* EXERCISE DATA *

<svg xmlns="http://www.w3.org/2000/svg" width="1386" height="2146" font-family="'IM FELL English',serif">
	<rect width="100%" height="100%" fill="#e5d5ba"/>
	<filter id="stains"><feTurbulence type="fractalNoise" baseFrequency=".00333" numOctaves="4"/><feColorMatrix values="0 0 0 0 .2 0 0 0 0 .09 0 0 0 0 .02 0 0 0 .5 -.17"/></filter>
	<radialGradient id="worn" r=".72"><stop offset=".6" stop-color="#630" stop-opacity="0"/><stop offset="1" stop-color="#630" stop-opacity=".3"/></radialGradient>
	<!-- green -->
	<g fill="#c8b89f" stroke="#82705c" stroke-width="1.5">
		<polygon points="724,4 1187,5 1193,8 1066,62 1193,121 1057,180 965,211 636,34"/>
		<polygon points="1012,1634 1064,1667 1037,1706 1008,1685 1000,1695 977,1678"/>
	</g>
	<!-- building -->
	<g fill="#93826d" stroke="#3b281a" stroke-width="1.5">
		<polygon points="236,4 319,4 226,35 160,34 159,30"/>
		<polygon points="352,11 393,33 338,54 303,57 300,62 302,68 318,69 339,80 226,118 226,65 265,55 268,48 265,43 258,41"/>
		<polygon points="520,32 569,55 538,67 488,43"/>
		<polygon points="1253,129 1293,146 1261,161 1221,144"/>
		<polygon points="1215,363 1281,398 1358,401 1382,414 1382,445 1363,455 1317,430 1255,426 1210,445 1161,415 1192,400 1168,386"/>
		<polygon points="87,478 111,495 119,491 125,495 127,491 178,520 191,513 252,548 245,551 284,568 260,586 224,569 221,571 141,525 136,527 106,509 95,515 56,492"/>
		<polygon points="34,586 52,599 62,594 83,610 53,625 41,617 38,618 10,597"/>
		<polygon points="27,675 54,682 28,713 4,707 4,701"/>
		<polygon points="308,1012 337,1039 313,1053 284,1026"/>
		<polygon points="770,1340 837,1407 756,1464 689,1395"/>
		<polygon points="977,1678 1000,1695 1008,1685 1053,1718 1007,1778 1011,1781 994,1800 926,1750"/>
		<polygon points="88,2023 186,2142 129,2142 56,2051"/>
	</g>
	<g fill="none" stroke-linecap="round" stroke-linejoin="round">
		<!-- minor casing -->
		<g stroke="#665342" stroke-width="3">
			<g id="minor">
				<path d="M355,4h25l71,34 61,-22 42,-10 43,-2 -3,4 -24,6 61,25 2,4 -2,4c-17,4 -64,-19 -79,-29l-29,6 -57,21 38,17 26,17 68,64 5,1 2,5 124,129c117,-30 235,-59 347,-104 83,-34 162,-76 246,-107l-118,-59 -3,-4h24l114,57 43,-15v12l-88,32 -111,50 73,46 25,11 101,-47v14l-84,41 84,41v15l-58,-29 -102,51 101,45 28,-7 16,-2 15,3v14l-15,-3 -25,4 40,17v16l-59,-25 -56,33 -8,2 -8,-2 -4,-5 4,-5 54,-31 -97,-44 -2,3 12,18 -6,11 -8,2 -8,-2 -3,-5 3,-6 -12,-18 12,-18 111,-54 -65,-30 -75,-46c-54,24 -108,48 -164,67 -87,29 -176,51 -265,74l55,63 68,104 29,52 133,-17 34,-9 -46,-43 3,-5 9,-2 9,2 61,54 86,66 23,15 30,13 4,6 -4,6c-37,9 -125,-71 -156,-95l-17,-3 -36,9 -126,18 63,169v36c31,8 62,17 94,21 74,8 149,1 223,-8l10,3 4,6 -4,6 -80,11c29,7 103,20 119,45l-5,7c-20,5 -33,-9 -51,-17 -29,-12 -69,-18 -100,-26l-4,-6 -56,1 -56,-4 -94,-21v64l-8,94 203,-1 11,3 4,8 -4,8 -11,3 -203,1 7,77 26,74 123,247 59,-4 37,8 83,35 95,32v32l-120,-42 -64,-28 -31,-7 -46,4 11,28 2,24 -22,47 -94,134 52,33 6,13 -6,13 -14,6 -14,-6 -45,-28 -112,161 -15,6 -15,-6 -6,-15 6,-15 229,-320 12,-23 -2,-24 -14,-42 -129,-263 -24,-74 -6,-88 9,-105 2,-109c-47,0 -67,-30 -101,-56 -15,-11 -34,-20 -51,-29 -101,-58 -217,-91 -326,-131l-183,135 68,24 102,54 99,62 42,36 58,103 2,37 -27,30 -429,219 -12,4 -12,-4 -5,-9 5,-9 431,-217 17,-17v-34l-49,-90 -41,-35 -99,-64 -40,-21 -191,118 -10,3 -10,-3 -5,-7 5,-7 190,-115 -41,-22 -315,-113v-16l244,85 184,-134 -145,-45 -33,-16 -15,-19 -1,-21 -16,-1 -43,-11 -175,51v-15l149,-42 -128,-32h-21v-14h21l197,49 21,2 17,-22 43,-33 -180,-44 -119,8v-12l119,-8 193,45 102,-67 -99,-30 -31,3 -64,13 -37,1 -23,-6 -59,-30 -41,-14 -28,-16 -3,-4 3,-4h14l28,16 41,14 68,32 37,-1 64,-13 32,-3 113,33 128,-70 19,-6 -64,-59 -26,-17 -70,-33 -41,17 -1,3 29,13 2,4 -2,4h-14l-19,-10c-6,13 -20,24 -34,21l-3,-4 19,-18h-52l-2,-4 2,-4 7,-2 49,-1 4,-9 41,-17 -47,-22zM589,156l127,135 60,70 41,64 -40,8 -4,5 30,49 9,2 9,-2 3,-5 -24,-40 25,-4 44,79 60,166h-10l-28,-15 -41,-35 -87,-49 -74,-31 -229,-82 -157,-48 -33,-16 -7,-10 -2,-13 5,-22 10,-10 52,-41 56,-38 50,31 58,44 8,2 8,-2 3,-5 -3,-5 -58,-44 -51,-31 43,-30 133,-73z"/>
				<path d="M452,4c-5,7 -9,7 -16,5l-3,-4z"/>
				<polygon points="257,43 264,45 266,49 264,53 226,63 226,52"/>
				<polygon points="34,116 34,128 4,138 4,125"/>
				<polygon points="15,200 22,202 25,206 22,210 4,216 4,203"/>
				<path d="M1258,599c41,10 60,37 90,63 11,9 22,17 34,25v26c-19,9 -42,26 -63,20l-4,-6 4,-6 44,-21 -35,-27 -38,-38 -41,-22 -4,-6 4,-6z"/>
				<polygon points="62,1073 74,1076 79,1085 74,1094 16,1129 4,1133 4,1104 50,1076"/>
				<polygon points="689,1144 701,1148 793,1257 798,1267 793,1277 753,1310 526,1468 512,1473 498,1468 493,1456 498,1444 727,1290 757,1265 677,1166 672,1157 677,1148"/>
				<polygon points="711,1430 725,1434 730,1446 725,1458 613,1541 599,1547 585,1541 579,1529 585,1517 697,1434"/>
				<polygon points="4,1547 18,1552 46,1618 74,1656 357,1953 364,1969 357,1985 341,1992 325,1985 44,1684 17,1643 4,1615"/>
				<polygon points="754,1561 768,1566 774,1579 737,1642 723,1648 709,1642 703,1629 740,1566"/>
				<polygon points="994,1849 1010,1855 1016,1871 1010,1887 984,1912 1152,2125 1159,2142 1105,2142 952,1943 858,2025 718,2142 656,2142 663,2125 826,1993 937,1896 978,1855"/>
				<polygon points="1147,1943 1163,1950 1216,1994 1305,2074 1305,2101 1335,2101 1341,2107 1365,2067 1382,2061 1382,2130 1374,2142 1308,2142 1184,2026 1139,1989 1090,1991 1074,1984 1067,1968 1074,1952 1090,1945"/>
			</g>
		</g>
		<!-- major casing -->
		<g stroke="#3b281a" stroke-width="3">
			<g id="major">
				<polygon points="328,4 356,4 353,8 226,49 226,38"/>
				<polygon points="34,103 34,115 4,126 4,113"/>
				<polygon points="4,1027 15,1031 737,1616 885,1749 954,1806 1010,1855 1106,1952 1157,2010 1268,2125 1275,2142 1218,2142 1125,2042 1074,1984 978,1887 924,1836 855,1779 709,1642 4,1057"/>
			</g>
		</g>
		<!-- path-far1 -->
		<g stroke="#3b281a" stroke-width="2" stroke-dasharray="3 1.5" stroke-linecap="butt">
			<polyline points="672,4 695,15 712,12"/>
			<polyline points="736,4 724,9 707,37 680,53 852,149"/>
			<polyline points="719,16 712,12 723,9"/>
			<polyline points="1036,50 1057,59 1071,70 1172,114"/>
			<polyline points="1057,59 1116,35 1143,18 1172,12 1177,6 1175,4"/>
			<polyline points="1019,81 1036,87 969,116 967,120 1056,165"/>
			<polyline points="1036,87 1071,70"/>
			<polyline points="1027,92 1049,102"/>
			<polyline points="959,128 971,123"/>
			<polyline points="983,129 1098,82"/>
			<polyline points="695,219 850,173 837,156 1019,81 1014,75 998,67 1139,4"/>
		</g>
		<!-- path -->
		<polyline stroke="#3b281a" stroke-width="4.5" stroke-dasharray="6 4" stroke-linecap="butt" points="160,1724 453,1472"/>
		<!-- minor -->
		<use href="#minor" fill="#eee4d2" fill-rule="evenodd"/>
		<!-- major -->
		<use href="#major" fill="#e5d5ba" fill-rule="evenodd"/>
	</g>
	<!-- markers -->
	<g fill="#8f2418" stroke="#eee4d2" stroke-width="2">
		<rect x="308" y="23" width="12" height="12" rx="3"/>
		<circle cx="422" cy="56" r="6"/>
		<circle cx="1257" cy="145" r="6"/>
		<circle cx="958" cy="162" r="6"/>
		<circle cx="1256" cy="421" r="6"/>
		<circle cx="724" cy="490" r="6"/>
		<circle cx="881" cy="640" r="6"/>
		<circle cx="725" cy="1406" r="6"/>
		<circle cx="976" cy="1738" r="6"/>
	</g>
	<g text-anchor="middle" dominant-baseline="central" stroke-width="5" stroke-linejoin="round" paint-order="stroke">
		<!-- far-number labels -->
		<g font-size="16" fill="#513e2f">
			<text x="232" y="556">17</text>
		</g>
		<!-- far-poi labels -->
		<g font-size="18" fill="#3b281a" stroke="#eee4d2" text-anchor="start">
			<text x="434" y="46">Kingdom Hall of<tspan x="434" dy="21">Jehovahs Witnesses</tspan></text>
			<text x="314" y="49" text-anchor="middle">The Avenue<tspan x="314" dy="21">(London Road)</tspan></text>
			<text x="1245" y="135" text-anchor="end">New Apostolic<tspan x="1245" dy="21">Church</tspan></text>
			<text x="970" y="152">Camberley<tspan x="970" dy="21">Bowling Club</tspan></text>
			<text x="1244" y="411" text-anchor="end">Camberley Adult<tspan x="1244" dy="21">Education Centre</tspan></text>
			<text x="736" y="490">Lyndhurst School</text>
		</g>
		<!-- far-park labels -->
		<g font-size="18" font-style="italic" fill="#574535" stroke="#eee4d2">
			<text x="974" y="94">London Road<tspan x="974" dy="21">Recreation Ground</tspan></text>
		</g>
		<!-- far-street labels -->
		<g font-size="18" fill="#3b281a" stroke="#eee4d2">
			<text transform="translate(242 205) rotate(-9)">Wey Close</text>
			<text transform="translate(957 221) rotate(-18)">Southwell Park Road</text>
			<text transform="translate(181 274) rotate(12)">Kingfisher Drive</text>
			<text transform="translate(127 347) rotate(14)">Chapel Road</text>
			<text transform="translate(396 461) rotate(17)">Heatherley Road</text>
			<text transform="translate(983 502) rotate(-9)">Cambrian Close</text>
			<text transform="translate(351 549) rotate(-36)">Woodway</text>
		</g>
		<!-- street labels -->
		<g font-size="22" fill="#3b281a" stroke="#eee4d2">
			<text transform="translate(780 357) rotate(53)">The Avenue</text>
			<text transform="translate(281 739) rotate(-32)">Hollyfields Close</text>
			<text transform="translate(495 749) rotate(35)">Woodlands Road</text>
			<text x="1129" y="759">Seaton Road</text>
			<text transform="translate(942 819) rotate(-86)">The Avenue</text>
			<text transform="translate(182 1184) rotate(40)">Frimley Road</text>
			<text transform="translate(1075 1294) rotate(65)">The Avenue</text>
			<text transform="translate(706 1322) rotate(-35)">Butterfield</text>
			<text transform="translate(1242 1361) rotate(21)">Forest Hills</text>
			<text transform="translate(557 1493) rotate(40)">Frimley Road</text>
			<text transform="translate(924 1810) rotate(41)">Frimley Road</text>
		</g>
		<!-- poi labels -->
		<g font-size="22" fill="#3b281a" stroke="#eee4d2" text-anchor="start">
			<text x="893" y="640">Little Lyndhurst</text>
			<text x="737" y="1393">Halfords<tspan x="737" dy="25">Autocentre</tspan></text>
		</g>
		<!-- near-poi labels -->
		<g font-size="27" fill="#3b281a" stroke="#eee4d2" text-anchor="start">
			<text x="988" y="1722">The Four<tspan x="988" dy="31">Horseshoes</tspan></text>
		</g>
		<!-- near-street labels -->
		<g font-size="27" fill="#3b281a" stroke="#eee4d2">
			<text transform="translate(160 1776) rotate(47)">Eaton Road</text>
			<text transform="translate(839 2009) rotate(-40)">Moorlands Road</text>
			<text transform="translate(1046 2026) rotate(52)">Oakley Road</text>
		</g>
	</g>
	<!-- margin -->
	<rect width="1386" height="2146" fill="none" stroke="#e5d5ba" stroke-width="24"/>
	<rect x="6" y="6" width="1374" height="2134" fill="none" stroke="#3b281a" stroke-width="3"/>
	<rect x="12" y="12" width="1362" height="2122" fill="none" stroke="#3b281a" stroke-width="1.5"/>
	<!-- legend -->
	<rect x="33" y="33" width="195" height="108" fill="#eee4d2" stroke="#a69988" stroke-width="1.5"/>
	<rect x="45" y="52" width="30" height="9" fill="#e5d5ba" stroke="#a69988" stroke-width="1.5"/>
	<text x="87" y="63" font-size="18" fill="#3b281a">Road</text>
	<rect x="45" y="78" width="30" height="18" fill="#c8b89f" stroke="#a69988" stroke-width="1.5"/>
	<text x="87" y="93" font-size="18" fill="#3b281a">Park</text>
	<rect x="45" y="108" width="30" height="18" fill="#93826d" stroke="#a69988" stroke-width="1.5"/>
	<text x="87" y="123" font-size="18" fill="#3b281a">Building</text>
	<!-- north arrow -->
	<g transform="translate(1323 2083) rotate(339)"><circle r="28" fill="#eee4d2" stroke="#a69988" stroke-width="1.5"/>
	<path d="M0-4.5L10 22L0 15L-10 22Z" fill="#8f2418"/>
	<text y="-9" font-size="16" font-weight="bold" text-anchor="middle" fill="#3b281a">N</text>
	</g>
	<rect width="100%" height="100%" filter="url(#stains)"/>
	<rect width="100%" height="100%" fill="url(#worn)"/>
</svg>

* ASSIGNED TASK *
Tally up the lines above containing "worn"; the number is the full answer.

* EXERCISE OUTPUT *
2